[EXTRACT TO READ — start]

Onboard Seabourn Cruise Lines

Saturday, April 25, 2015

Back to Trondheim and Kristiansunde

Our journey south takes in the same towns we visited on the way north at different times of the day. This time we visited Trondheim in the morning and though the wind was icy, the sun shone and we took advantage of the two and half hour stop to take another walk in the town. 
As we depart Trondheim we sail past Monk Island. Now a holiday island with a beach frequented by the locals in the summer months, it is a former place of execution and home to a Benecdictine monastery. 
After lunch we stop at Kristiansunde - and the sun comes out. The fjords are mystical in the sleet and mist, in the sun they are magical. 
Tomorrow is our last day. We must pack our bags, then we will sail through the tight waters of the 
Sognefjord, the longest and deepest fjord in Norway. On our journey north we sailed this passage of thousands of islands at night.
It has been an amazing trip, we feel we have only just started to learn about the Norwegian fjords, I am sure we will return.

Friday, April 24, 2015

Travelling south from Harstad and a close encounter with the white-tailed eagles.

As we sail south we take a different route to the journey north. On Day 9 we sailed through the Risoyrenna, a 4.5 km long man-built channel opened in 1922 by the King. then into the region of Vesteralen. The weather continues to be very cold and sleet is normal, which adds to the beauty of this spectacular scener. I hope that one day we will be able to return in the summer and discover more about this exciting country.

[EXTRACT TO READ — finish]

→ TASKS TO COMPLETE:
• a. Copy out the Norway cruise diary from "Tomorrow is our" to "this exciting country.", renaming "channel" as "canal".
• b. Write what comes next in the Norway cruise diary.

[PROVIDED MATERIAL — start]

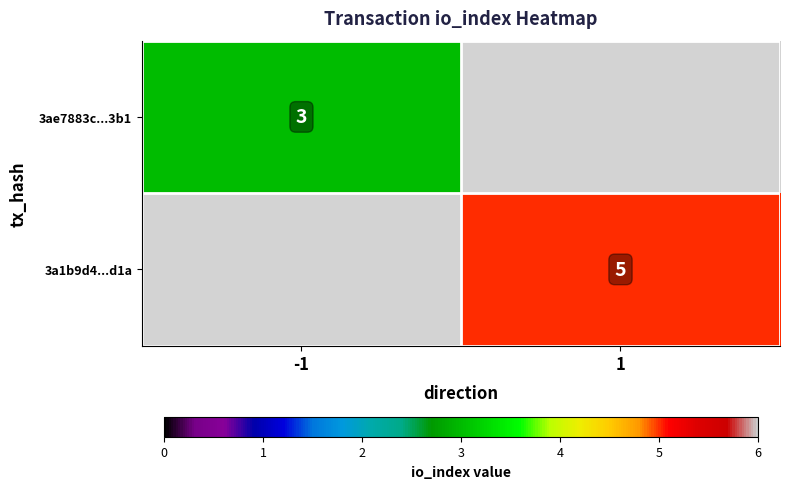

The 3ae7883c...3b1 series shows 1 at -1. True or false?

False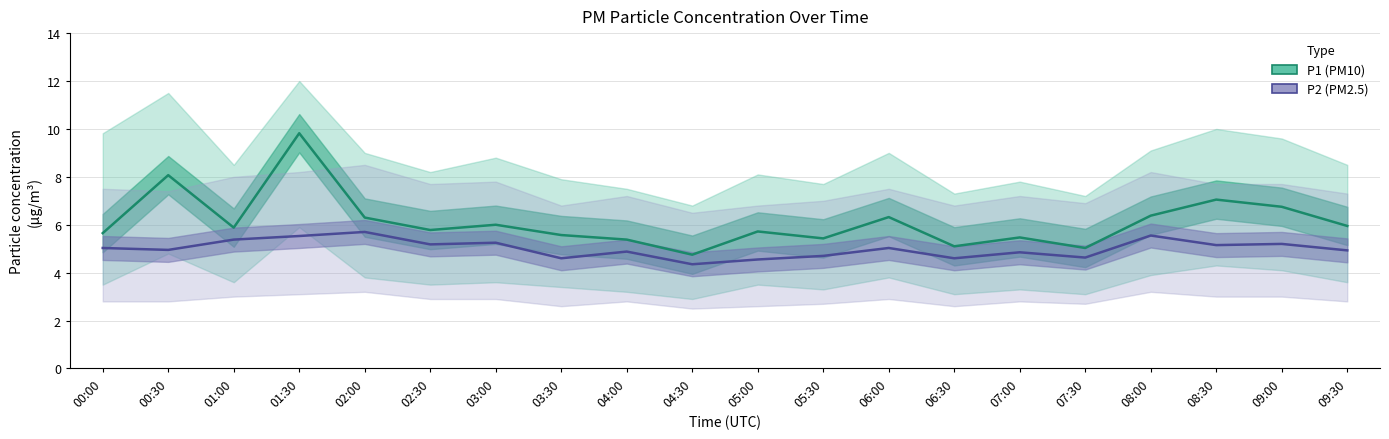

True or false: P2 (PM2.5) and P1 (PM10) cross at least once.

False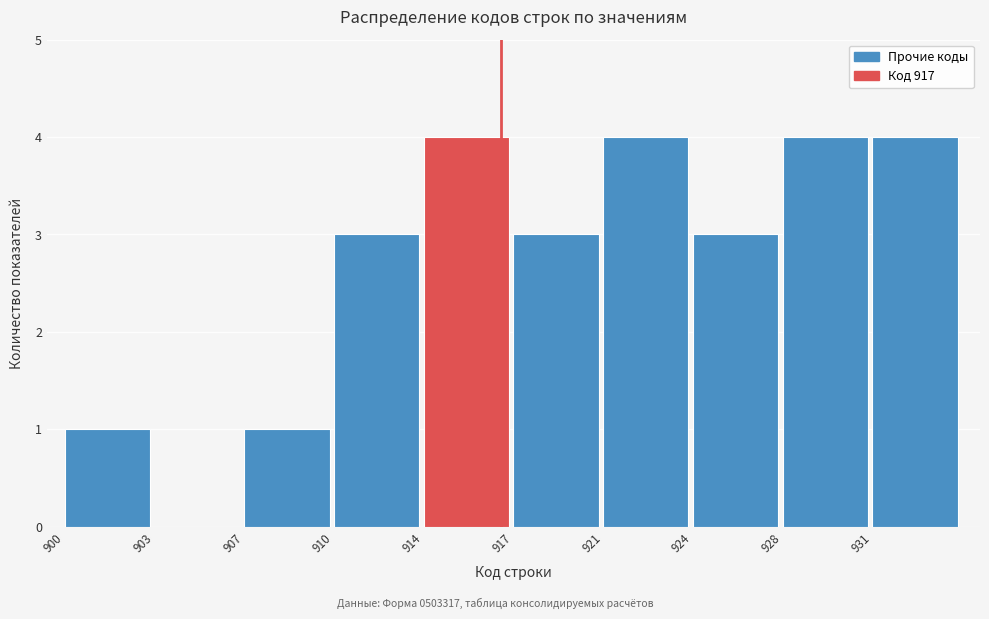

Reading left to right, list all the values displayed in this chart.

900=1	903=0	907=1	910=3	914=4	917=3	921=4	924=3	928=4	931=4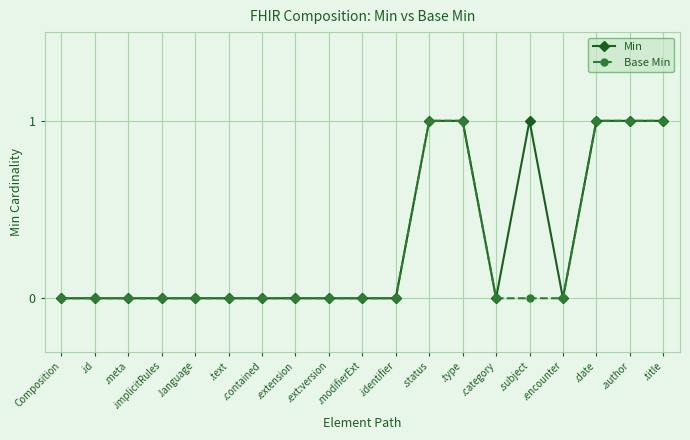

True or false: Min has more than 0 interior local peaks.

True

[PROVIDED MATERIAL — finish]

→ SOLVED TASKS:
• a.
Tomorrow is our last day. We must pack our bags, then we will sail through the tight waters of the 
Sognefjord, the longest and deepest fjord in Norway. On our journey north we sailed this passage of thousands of islands at night.
It has been an amazing trip, we feel we have only just started to learn about the Norwegian fjords, I am sure we will return.

Friday, April 24, 2015

Travelling south from Harstad and a close encounter with the white-tailed eagles.

As we sail south we take a different route to the journey north. On Day 9 we sailed through the Risoyrenna, a 4.5 km long man-built canal opened in 1922 by the King. then into the region of Vesteralen. The weather continues to be very cold and sleet is normal, which adds to the beauty of this spectacular scener. I hope that one day we will be able to return in the summer and discover more about this exciting country.

• b.
At Stokmarnes we have half an hour to explore the Hurtigruten museum. From the early days in 1893 when the first ship the Vesteraalen sailed between Trondheim and Hammerfest, with only a chart and a compass to navigate the treacherous rocky waters, Hurtigruten has grown to a fleet of 12 ships plying the route with passengers and freight and providing a lifeline for many communities.
In the middle of the afternoon we entered Raftsundet a narrow fjord, and while the Kong Harald motored along, a fishing boat pulled alongside and a group of us boarded for an excursion to find the white-tailed eagles. With snug overalls over our already snug cold-weather gear, we bounced along in the bow of the fishing boat, while crew threw raw fish to the seagulls. The gulls were noisy in their appreciation and this activity attracted the attention of the eagles who glided down from the mountain tops, circled the boat and swooped for the whole fish thrown by the crew. About a dozen eagles enjoyed their afternoon meal in this way and we were able to attempt to take photos of the birds. I say attempt because taking wildlife photos is a real skill. 
Svolvaer was our next port of call and a stroll to a nearby pub and a glass of a warming liquid warmed us again before we boarded Kong Harald in time for dinner.

Thursday, April 23, 2015

The northernmost town, Kirkenes and returning south

As we travel north snow, sleet and rain are the usual weather pattern, and the spectacular mountains of the fjords are covered with snow and leafless birth trees. 
The ship moves northward passing the Sami church at Finnjerka, and by next morning we have reached Kirkenes, very close to the Russian border and the furthest point of our journey.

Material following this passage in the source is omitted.